George Smith Snub Sparks Super Rugby All-Time XV Debate
Rugby Union|2 June 2026 3 min read

George Smith Snub Sparks Super Rugby All-Time XV Debate

By Rugby News Staff · AI-assisted

Super Rugby's fan-voted all-time XV for its 30th season has reignited debate, with George Smith, Brodie Retallick and Rupeni Caucaunibuca among the talking points.

Key Takeaways

  • 1.Eales' Test record, he conceded, is exceptional — but the brief here was Super Rugby, not the international arena.
  • 2.As Super Rugby marks its 30th season, the competition has turned to its fans to settle one of sport's most enjoyable arguments: who makes the all-time XV?
  • 3.Doran, admitting it was an "un-Australian" position to take, made his own swap in the engine room.

As Super Rugby marks its 30th season, the competition has turned to its fans to settle one of sport's most enjoyable arguments: who makes the all-time XV? The team, voted on position by position over recent weeks, has duly arrived — and just as quickly reignited the debate it was designed to spark.

The fan-selected side, read out and dissected on ESPN's Scrum Reset, lines up as a who's who of southern-hemisphere greatness. From 15 to 1 it reads: Christian Cullen at fullback; Doug Howlett and Jonah Lomu on the wings; Conrad Smith and Ma'a Nonu in the centres; Stephen Larkham at fly-half and George Gregan at scrum-half; a back row of Kieran Read, Richie McCaw and Jerry Collins; Victor Matfield and John Eales in the second row; and a front row of Owen Franks, Keven Mealamu and Wyatt Crockett.

It is, by any measure, a formidable team on paper. But as Scrum Reset hosts Sam Bruce and Christy Doran were quick to point out, a list this star-studded is defined as much by who narrowly misses out as by who makes it.

Bruce's biggest quibble was at openside flanker. While acknowledging McCaw as arguably the greatest Test player of all time, he argued that for Super Rugby specifically he would hand the No. 7 jersey to George Smith. The former Brumby, Bruce contended, was a generational talent and arguably the best player in the competition through the 2000s — a more skilful, running threat whose body of work at franchise level stands comparison with anyone's.

Doran, admitting it was an "un-Australian" position to take, made his own swap in the engine room. He would pick Brodie Retallick over John Eales alongside Matfield, pointing to the All Black lock's athleticism around the field and his role in the Chiefs' back-to-back titles in 2012 and 2013. Eales' Test record, he conceded, is exceptional — but the brief here was Super Rugby, not the international arena.
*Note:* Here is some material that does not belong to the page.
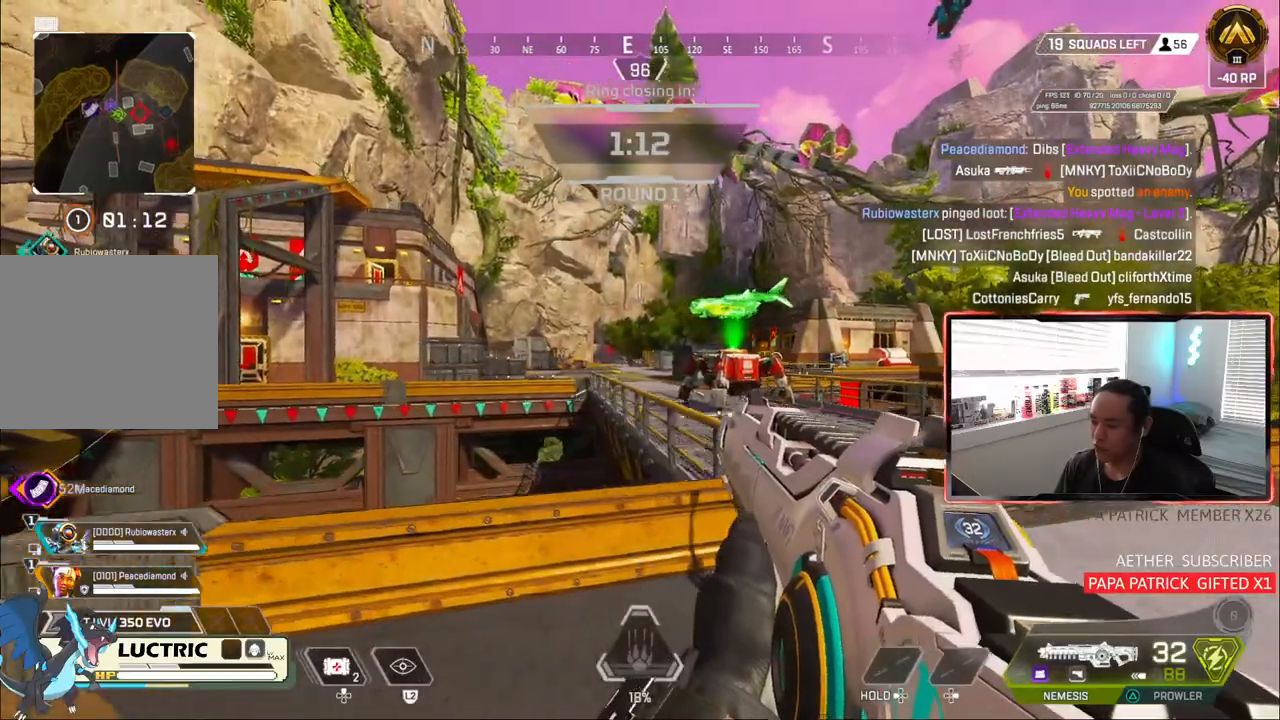
{"dt_ms": 500, "buttons": ["L1"], "left_stick": "up", "right_stick": "center", "events": [[150, "L1", "down"], [233, "left_stick", "up-left"], [333, "left_stick", "up"]]}
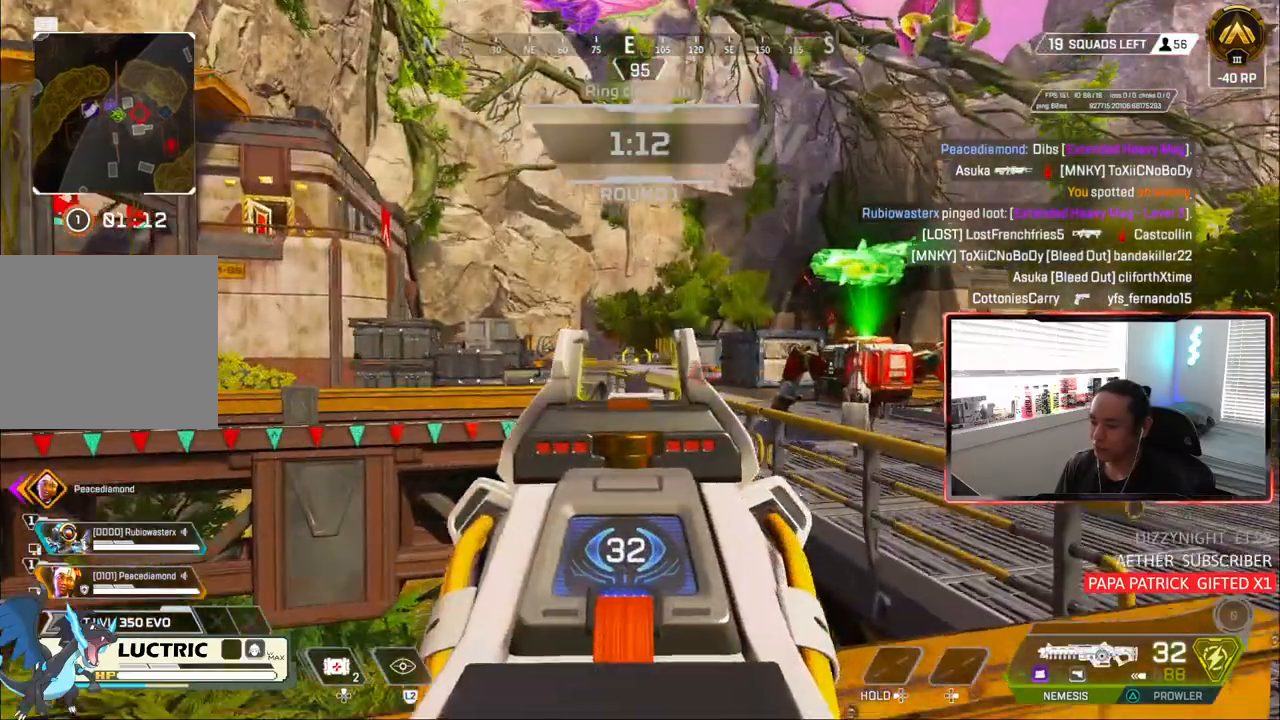
{"dt_ms": 500, "buttons": ["L1"], "left_stick": "right", "right_stick": "center", "events": [[117, "left_stick", "right"]]}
The pair also lamented some glaring absentees. Bruce reserved special mention for Rupeni Caucaunibuca, the mercurial Fijian wing whose single standout campaign he rated as the finest individual Super Rugby season he has ever seen — a flash of brilliance that burned bright before largely disappearing from the competition. The South African contingent, too, was thin, a quirk the hosts attributed to the Springbok franchises arriving later to the tournament and being less consistently engaged in its early decades, which inevitably skewed the voting toward New Zealand and Australian names.

That imbalance is part of what makes the exercise so divisive — and so engaging. The voting format, rolled out one position at a time, kept fans returning week after week, and both hosts praised it as a smart piece of content for a competition celebrating three decades of history.

Ultimately, the beauty of an all-time XV is that there is no right answer. Whether you would find room for Smith's breakdown genius, Retallick's athleticism or Caucaunibuca's box-office flair, the selected side is less a final verdict than an invitation to keep arguing. After 30 years of Super Rugby, there are simply too many great players and not enough jerseys — and that, more than any single name, is the real tribute.